- Dataset entries

________________

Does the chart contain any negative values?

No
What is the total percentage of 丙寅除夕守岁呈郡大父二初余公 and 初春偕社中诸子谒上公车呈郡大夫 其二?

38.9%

________________

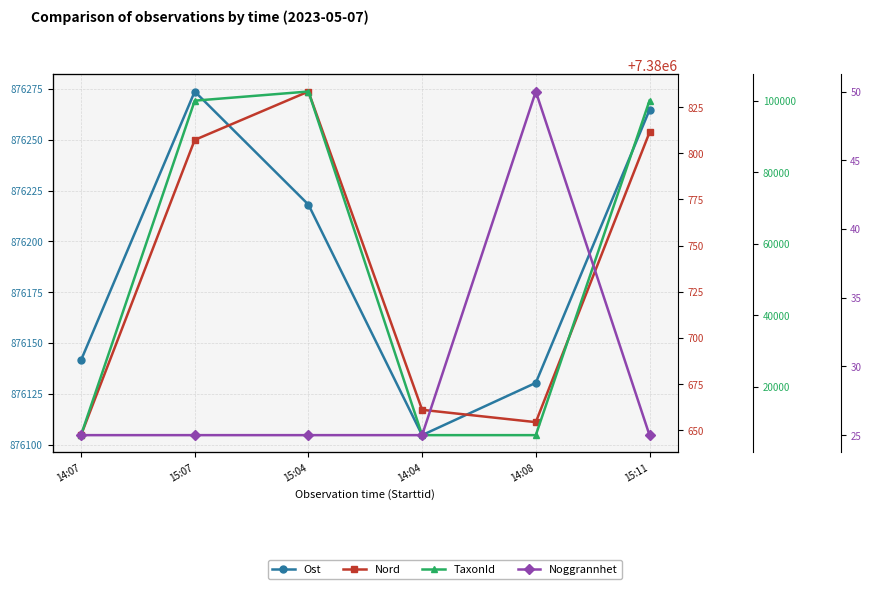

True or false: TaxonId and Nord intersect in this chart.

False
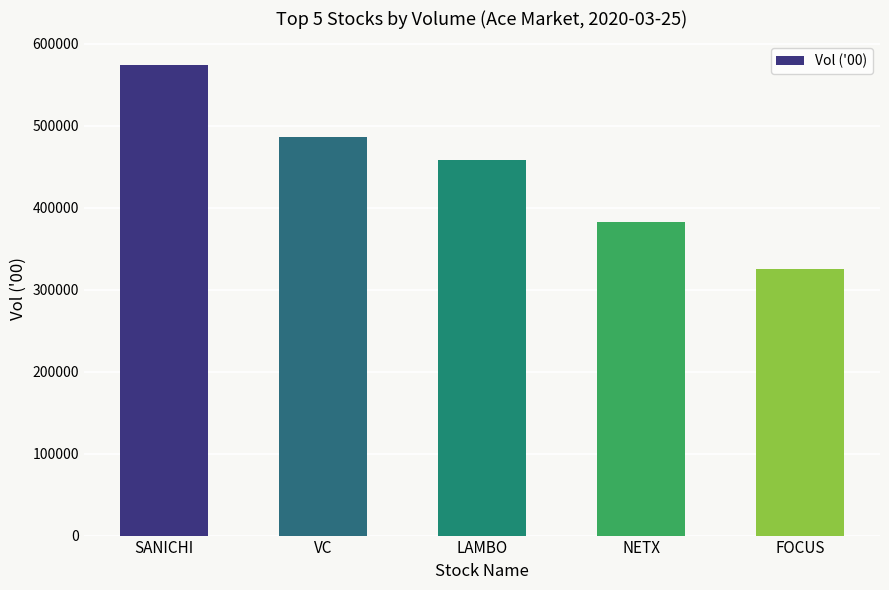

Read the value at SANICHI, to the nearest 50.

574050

________________

- The problem
Return the data above word for word, starting at the line containing "Does the chart contain any negative values?" and ending at the line containing "What is the", both lines included.

- Output for this exercise
Does the chart contain any negative values?

No
What is the total percentage of 丙寅除夕守岁呈郡大父二初余公 and 初春偕社中诸子谒上公车呈郡大夫 其二?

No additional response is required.